[Your goal]:
Print, word for word, the line containing "im Rahmen Ihrer" and all lines beneath it to the end of the entries below. Pictures do not belong in the copy.

[Dataset excerpts]:
· · · ·
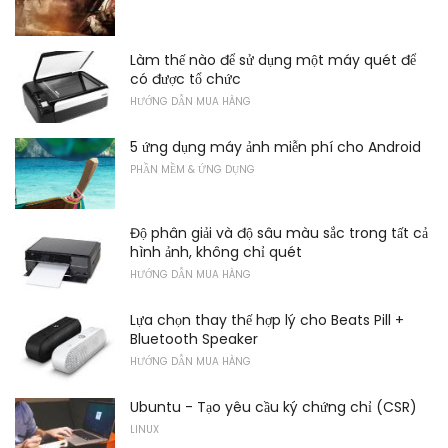
Làm thế nào để sử dụng một máy quét để
có được tổ chức
HƯỚNG DẪN MUA HÀNG
5 ứng dụng máy ảnh miễn phí cho Android
PHẦN MỀM & ỨNG DỤNG
Độ phân giải và độ sâu màu sắc trong tất cả
hình ảnh, không chỉ quét
HƯỚNG DẪN MUA HÀNG
Lựa chọn thay thế hợp lý cho Beats Pill +
Bluetooth Speaker
HƯỚNG DẪN MUA HÀNG
Ubuntu - Tạo yêu cầu ký chứng chỉ (CSR)
LINUX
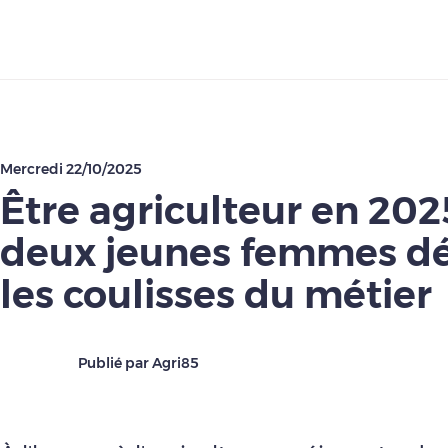
Télécharger
Mercredi 22/10/2025
Être agriculteur en 2025
deux jeunes femmes dé
les coulisses du métier
Publié par Agri85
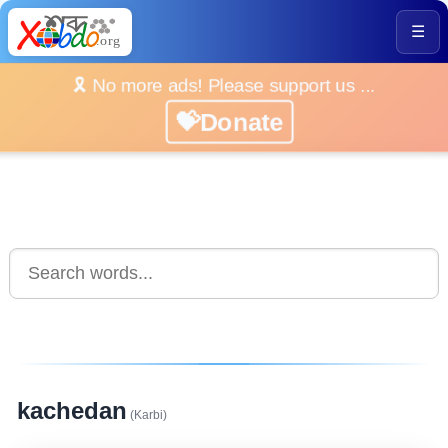
☰
🎗️ No more ads! Please support us ...
💝Donate
kachedan
(Karbi)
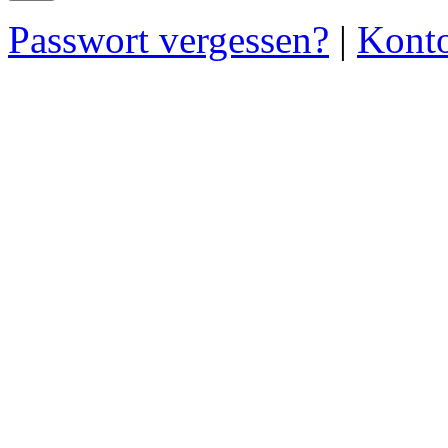
Passwort vergessen?
|
Konto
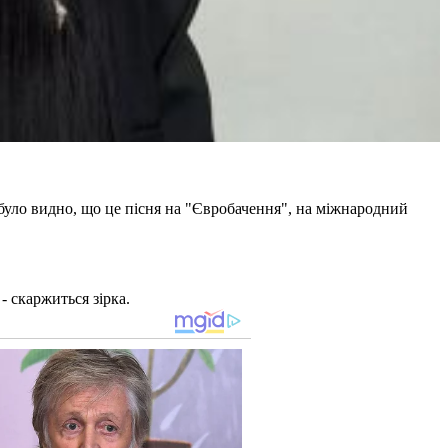
 було видно, що це пісня на "Євробачення", на міжнародний
- скаржиться зірка.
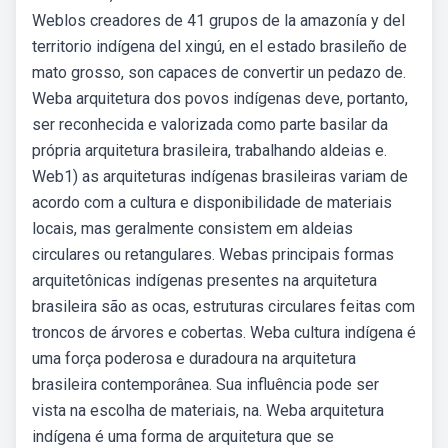
Weblos creadores de 41 grupos de la amazonía y del
territorio indígena del xingú, en el estado brasileño de
mato grosso, son capaces de convertir un pedazo de.
Weba arquitetura dos povos indígenas deve, portanto,
ser reconhecida e valorizada como parte basilar da
própria arquitetura brasileira, trabalhando aldeias e.
Web1) as arquiteturas indígenas brasileiras variam de
acordo com a cultura e disponibilidade de materiais
locais, mas geralmente consistem em aldeias
circulares ou retangulares. Webas principais formas
arquitetônicas indígenas presentes na arquitetura
brasileira são as ocas, estruturas circulares feitas com
troncos de árvores e cobertas. Weba cultura indígena é
uma força poderosa e duradoura na arquitetura
brasileira contemporânea. Sua influência pode ser
vista na escolha de materiais, na. Weba arquitetura
indígena é uma forma de arquitetura que se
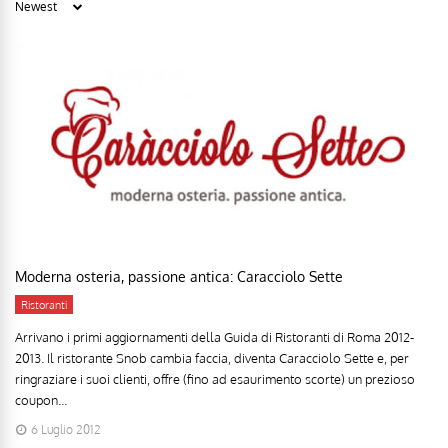
Moderna osteria, passione antica: Caracciolo Sette
Ristoranti
Arrivano i primi aggiornamenti della Guida di Ristoranti di Roma 2012-
2013. Il ristorante Snob cambia faccia, diventa Caracciolo Sette e, per
ringraziare i suoi clienti, offre (fino ad esaurimento scorte) un prezioso
coupon...
6 Luglio 2012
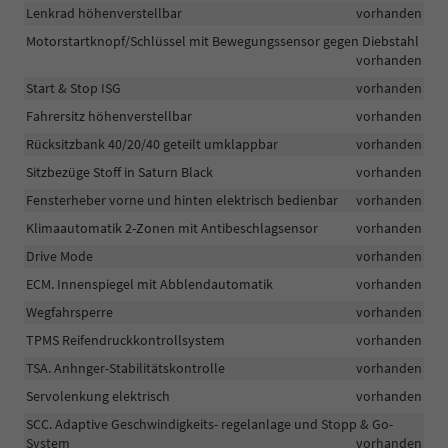
Lenkrad höhenverstellbar
vorhanden
Motorstartknopf/Schlüssel mit Bewegungssensor gegen Diebstahl
vorhanden
Start & Stop ISG
vorhanden
Fahrersitz höhenverstellbar
vorhanden
Rücksitzbank 40/20/40 geteilt umklappbar
vorhanden
Sitzbezüge Stoff in Saturn Black
vorhanden
Fensterheber vorne und hinten elektrisch bedienbar
vorhanden
Klimaautomatik 2-Zonen mit Antibeschlagsensor
vorhanden
Drive Mode
vorhanden
ECM. Innenspiegel mit Abblendautomatik
vorhanden
Wegfahrsperre
vorhanden
TPMS Reifendruckkontrollsystem
vorhanden
TSA. Anhnger-Stabilitätskontrolle
vorhanden
Servolenkung elektrisch
vorhanden
SCC. Adaptive Geschwindigkeits- regelanlage und Stopp & Go-
System
vorhanden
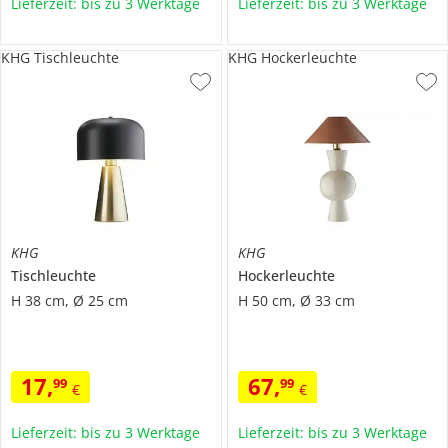
Lieferzeit: bis zu 3 Werktage
Lieferzeit: bis zu 3 Werktage
KHG Tischleuchte
KHG Hockerleuchte
KHG
KHG
Tischleuchte
Hockerleuchte
H 38 cm, Ø 25 cm
H 50 cm, Ø 33 cm
17
,
67
,
99
99
€
€
Lieferzeit: bis zu 3 Werktage
Lieferzeit: bis zu 3 Werktage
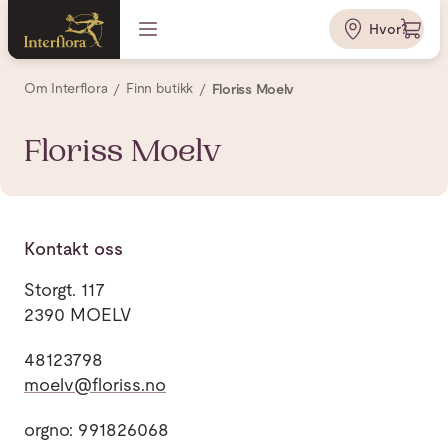
Hvor?
Om Interflora
Finn butikk
Floriss Moelv
Floriss Moelv
Kontakt oss
Storgt. 117
2390 MOELV
48123798
moelv@floriss.no
orgno: 991826068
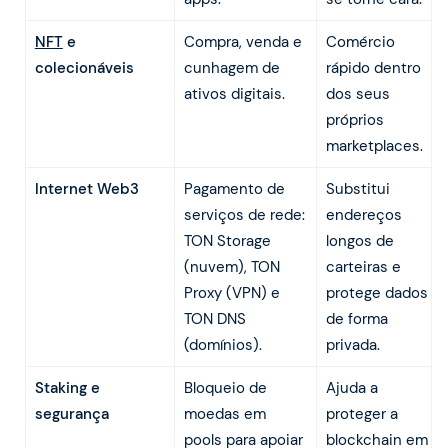
NFT
e
Compra, venda e
Comércio
colecionáveis
cunhagem de
rápido dentro
ativos digitais.
dos seus
próprios
marketplaces.
Internet Web3
Pagamento de
Substitui
serviços de rede:
endereços
TON Storage
longos de
(nuvem), TON
carteiras e
Proxy (VPN) e
protege dados
TON DNS
de forma
(domínios).
privada.
Staking e
Bloqueio de
Ajuda a
segurança
moedas em
proteger a
pools para apoiar
blockchain em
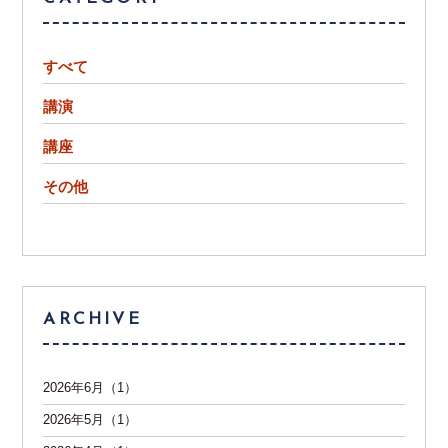
すべて
講演
講座
その他
ARCHIVE
2026年6月（1）
2026年5月（1）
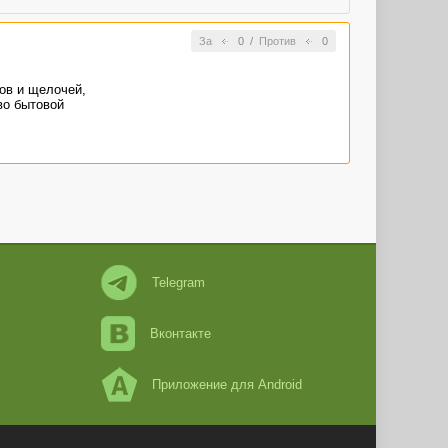
За
0
/
Против
0
ов и щелочей,
во бытовой
Telegram
Вконтакте
Приложение для Android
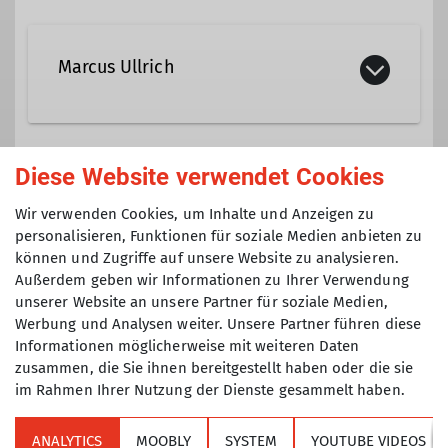
Marcus Ullrich
+49 151 23271275
Diese Website verwendet Cookies
Gruppe
marcus.ullrich@dav-tak.de
Wir verwenden Cookies, um Inhalte und Anzeigen zu
personalisieren, Funktionen für soziale Medien anbieten zu
können und Zugriffe auf unsere Website zu analysieren.
Klettertreff
Qualifikationen
Außerdem geben wir Informationen zu Ihrer Verwendung
unserer Website an unsere Partner für soziale Medien,
Werbung und Analysen weiter. Unsere Partner führen diese
Trainer C Sportklettern Breitensport
Du hast genug von der Suche nach
Indoor
Informationen möglicherweise mit weiteren Daten
Kletterpartner*innen und
zusammen, die Sie ihnen bereitgestellt haben oder die sie
unzuverlässigen Verabredungen? Dann
im Rahmen Ihrer Nutzung der Dienste gesammelt haben.
Trainer C Alpinklettern
komm zum TAK Klettertreff.
Wir treffen uns immer dienstags um 18
ANALYTICS
MOOBLY
SYSTEM
YOUTUBE VIDEOS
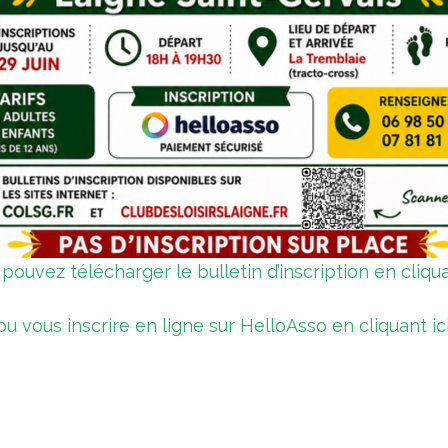
pouvez télécharger le bulletin d’inscription en cliqua
ou vous inscrire en ligne sur HelloAsso en cliquant ici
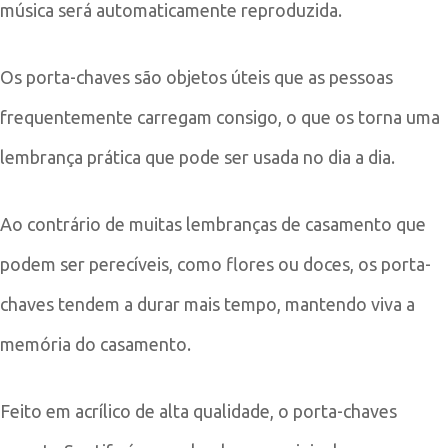
música será automaticamente reproduzida.
Os porta-chaves são objetos úteis que as pessoas
frequentemente carregam consigo, o que os torna uma
lembrança prática que pode ser usada no dia a dia.
Ao contrário de muitas lembranças de casamento que
podem ser perecíveis, como flores ou doces, os porta-
chaves tendem a durar mais tempo, mantendo viva a
memória do casamento.
Feito em acrílico de alta qualidade, o porta-chaves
· · · ·
[Response to the task]:
im Rahmen Ihrer Nutzung der Dienste gesammelt haben.
Trainer C Alpinklettern
komm zum TAK Klettertreff.
Wir treffen uns immer dienstags um 18
ANALYTICS
MOOBLY
SYSTEM
YOUTUBE VIDEOS
pouvez télécharger le bulletin d’inscription en cliqua
ou vous inscrire en ligne sur HelloAsso en cliquant ici
música será automaticamente reproduzida.
Os porta-chaves são objetos úteis que as pessoas
frequentemente carregam consigo, o que os torna uma
lembrança prática que pode ser usada no dia a dia.
Ao contrário de muitas lembranças de casamento que
podem ser perecíveis, como flores ou doces, os porta-
chaves tendem a durar mais tempo, mantendo viva a
memória do casamento.
Feito em acrílico de alta qualidade, o porta-chaves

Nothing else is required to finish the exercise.